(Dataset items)
§ §
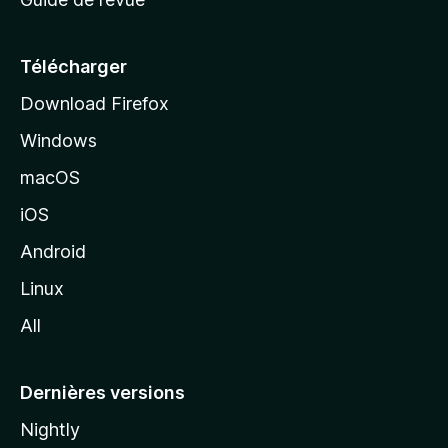
c
u
e
Télécharger
i
Download Firefox
l
Windows
d
e
macOS
M
iOS
o
z
Android
i
Linux
l
All
l
a
Dernières versions
Nightly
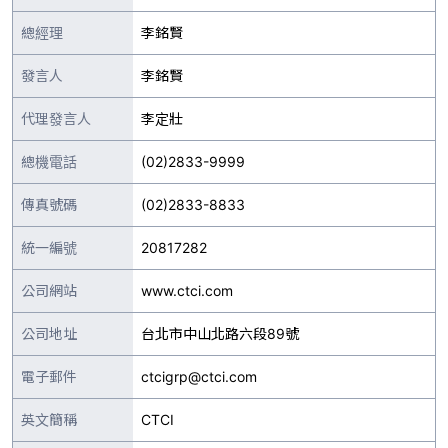
總經理
李銘賢
發言人
李銘賢
代理發言人
李定壯
總機電話
(02)2833-9999
傳真號碼
(02)2833-8833
統一編號
20817282
公司網站
www.ctci.com
公司地址
台北市中山北路六段89號
電子郵件
ctcigrp@ctci.com
英文簡稱
CTCI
§ §
■ **Exercise goal**: Give back every record precisely as it stands, without the images.

■ **Exercise answer**:
c
u
e
Télécharger
i
Download Firefox
l
Windows
d
e
macOS
M
iOS
o
z
Android
i
Linux
l
All
l
a
Dernières versions
Nightly
總經理
李銘賢
發言人
李銘賢
代理發言人
李定壯
總機電話
(02)2833-9999
傳真號碼
(02)2833-8833
統一編號
20817282
公司網站
www.ctci.com
公司地址
台北市中山北路六段89號
電子郵件
ctcigrp@ctci.com
英文簡稱
CTCI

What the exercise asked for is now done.